* _Task details_
Only certain lines below are wanted: those starting at the line containing "Comme l’explique le" and ending at the line containing "insuffisances limbiques, ou toute situation", both included, each retyped exactly.

+ + +

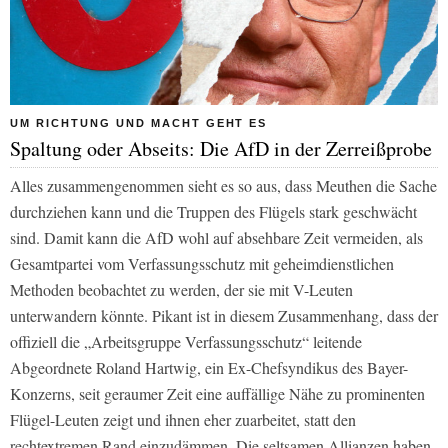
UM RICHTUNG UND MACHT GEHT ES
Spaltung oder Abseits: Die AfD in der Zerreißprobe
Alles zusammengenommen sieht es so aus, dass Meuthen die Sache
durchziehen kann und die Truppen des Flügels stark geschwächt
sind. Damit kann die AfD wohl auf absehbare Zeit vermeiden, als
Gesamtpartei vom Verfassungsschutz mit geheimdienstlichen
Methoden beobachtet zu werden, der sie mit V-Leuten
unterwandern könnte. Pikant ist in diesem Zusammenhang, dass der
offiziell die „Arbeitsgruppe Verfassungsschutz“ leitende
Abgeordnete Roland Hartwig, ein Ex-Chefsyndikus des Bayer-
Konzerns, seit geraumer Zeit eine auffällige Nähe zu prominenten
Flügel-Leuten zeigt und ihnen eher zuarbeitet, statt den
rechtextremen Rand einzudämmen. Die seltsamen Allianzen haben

+ + +

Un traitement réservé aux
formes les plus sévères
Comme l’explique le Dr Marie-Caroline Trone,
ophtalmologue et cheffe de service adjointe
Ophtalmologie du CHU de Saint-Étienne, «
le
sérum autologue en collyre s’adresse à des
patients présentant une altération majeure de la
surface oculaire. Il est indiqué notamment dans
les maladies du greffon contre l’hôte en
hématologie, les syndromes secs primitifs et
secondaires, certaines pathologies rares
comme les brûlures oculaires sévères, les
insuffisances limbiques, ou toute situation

+ + +

* _Your response_
Comme l’explique le Dr Marie-Caroline Trone,
ophtalmologue et cheffe de service adjointe
Ophtalmologie du CHU de Saint-Étienne, «
le
sérum autologue en collyre s’adresse à des
patients présentant une altération majeure de la
surface oculaire. Il est indiqué notamment dans
les maladies du greffon contre l’hôte en
hématologie, les syndromes secs primitifs et
secondaires, certaines pathologies rares
comme les brûlures oculaires sévères, les
insuffisances limbiques, ou toute situation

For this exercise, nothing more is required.